Using montages of social media college-acceptance (and non-acceptance) videos as Exhibit A, Smith contextualizes the elusive and, more importantly, illusory nature of college “prestige,” built on low supply and high demand for top-ranked colleges. The manic expectations around the college application project mean big money for independent college counselors (a mix of advisor, coach, therapist, and Hollywood talent agent for high school juniors) and the test prep market. Not surprisingly, the highly desirable Stanford University plays a central role, with Smith indicting its practices even as he paints John Vandemoer, Stanford sailing team head coach, as something of a tragic figure, almost more a victim of Singer than a conspirator in a bribery scheme. To be fair, Vandemoer differed from other coaches and university administrators in taking money not directly for himself but instead for the Stanford sailing program (both Vandemoer and his lawyer, former federal prosecutor Robert Fisher, sit separately for interviews).

The Singer case got most of its attention because two of his clients were Hollywood actors: Lori Loughlin and Felicity Huffman. Though neither takes up much screen time here, Loughlin takes more of a hit, with Smith highlighting her daughter Olivia Jade’s academic failings and including a story of Loughlin’s husband Mossimo Giannulli intimidating Olivia Jade’s college counselor. That the barely mentioned Huffman escapes such attention probably owes more to her story being less gossipy in the details, but it’s hard not to wonder if she was spared due to her own Hollywood “cool kid” status and broader influence within the industry, which would certainly be an irony of ironies.
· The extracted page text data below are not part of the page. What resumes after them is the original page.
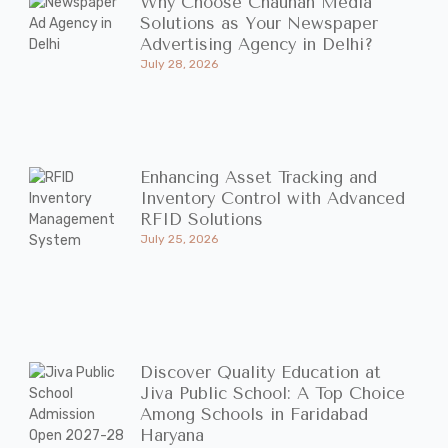
Why Choose Chauhan Media
Solutions as Your Newspaper
Advertising Agency in Delhi?
July 28, 2026
Enhancing Asset Tracking and
Inventory Control with Advanced
RFID Solutions
July 25, 2026
Discover Quality Education at
Jiva Public School: A Top Choice
Among Schools in Faridabad
Haryana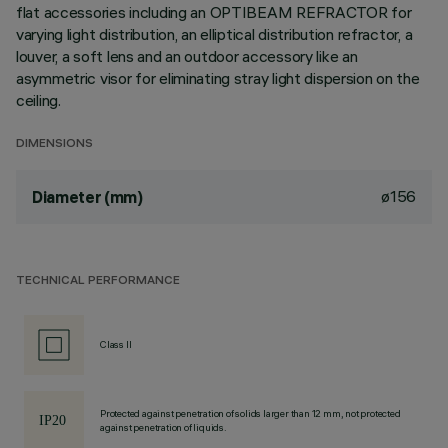
flat accessories including an OPTIBEAM REFRACTOR for
varying light distribution, an elliptical distribution refractor, a
louver, a soft lens and an outdoor accessory like an
asymmetric visor for eliminating stray light dispersion on the
ceiling.
DIMENSIONS
ø156
Diameter (mm)
TECHNICAL PERFORMANCE
Class II
Protected against penetration of solids larger than 12 mm, not protected
against penetration of liquids.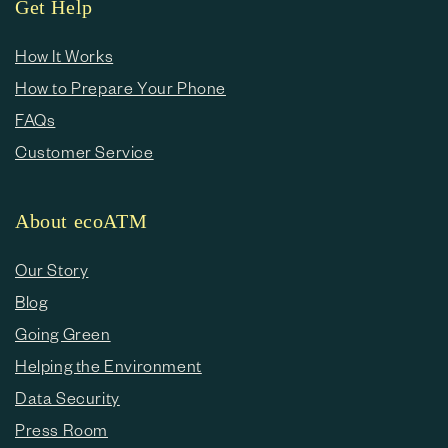
Get Help
How It Works
How to Prepare Your Phone
FAQs
Customer Service
About ecoATM
Our Story
Blog
Going Green
Helping the Environment
Data Security
Press Room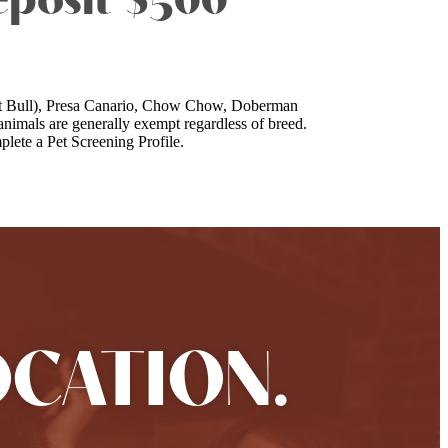
eposit $500
a Pit Bull), Presa Canario, Chow Chow, Doberman
nimals are generally exempt regardless of breed.
lete a Pet Screening Profile.
OCATION.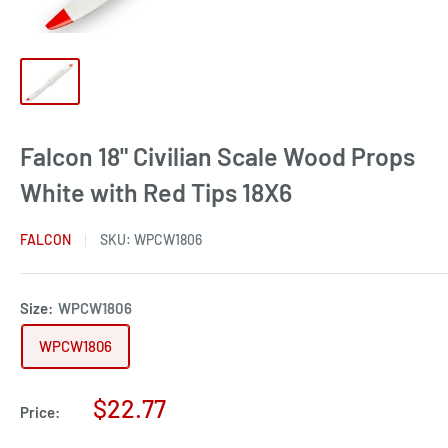
Falcon 18" Civilian Scale Wood Props
White with Red Tips 18X6
FALCON
SKU:
WPCW1806
Size:
WPCW1806
WPCW1806
Sale
$22.77
Price:
price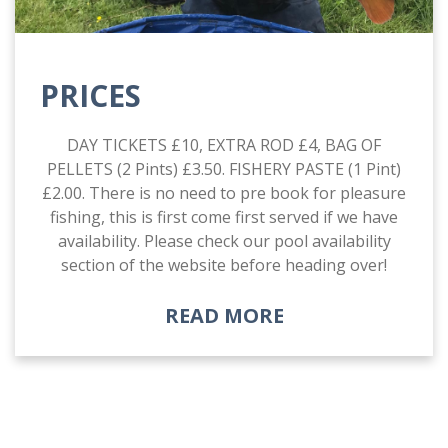
PRICES
DAY TICKETS £10, EXTRA ROD £4, BAG OF
PELLETS (2 Pints) £3.50. FISHERY PASTE (1 Pint)
£2.00. There is no need to pre book for pleasure
fishing, this is first come first served if we have
availability. Please check our pool availability
section of the website before heading over!
READ MORE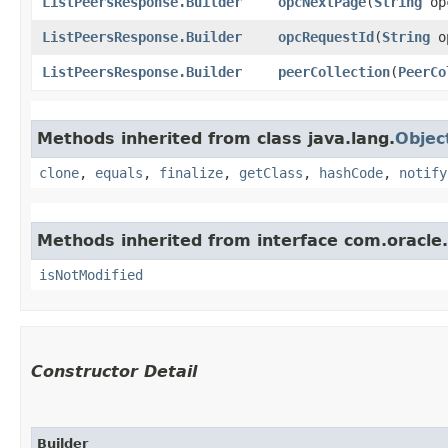
ListPeersResponse.Builder
opcNextPage
​(
String
opc
ListPeersResponse.Builder
opcRequestId
​(
String
op
ListPeersResponse.Builder
peerCollection
​(
PeerCo
Methods inherited from class java.lang.
Objec
clone
,
equals
,
finalize
,
getClass
,
hashCode
,
notify
Methods inherited from interface com.oracle
isNotModified
Constructor Detail
Builder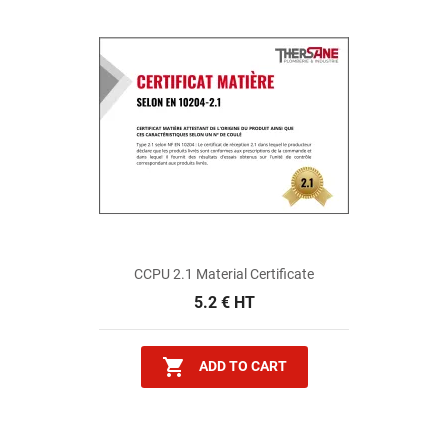
CCPU 2.1 Material Certificate
5.2 € HT

ADD TO CART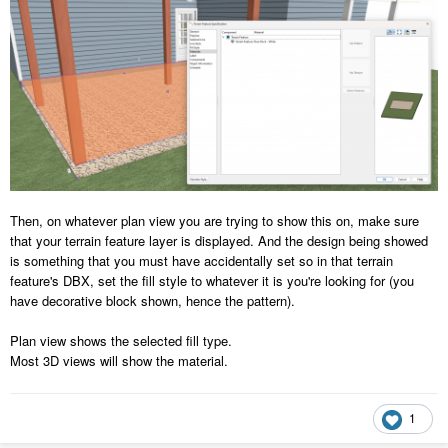
Then, on whatever plan view you are trying to show this on, make sure
that your terrain feature layer is displayed. And the design being showed
is something that you must have accidentally set so in that terrain
feature's DBX, set the fill style to whatever it is you're looking for (you
have decorative block shown, hence the pattern).
Plan view shows the selected fill type.
Most 3D views will show the material.
1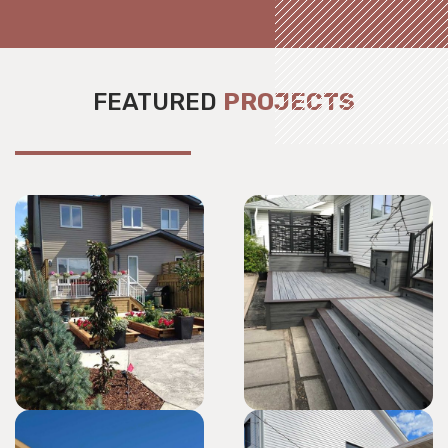
FEATURED
PROJECTS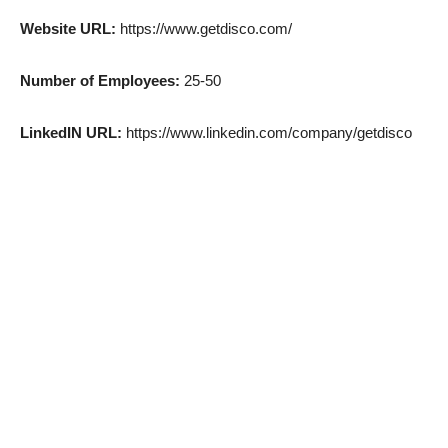
Website URL:
https://www.getdisco.com/
Number of Employees:
25-50
LinkedIN URL:
https://www.linkedin.com/company/getdisco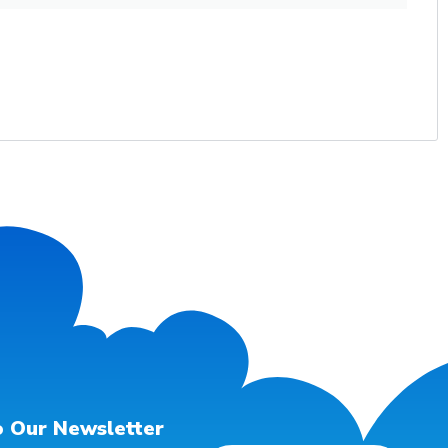
o Our Newsletter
The later passages of Operation Varsity Blues move on from the athletic recruitment scheme to elucidate a test cheating scheme, also cooked up by Singer. In the end, it’s everyone but Singer who pays the most, as his cooperation with FBI investigators has allowed him, thus far, to remain free from prosecution. As Fisher puts it, “There aren’t many federal cases where you have 50 people,” most of them Singer’s clients, “indicted for a crime.” As Singer “flipped” on others, the nakedly corrupt colleges and universities took their complicity in stride (denying any conscious wrongdoing, Stanford redistributed Singer’s $770,000 in donations “following recommendations from an outside philanthropic group”). And so money will keep doing the talking, albeit on the hush hush until the next scandal breaks.

[A version of this review first appeared in Palo Alto Weekly.]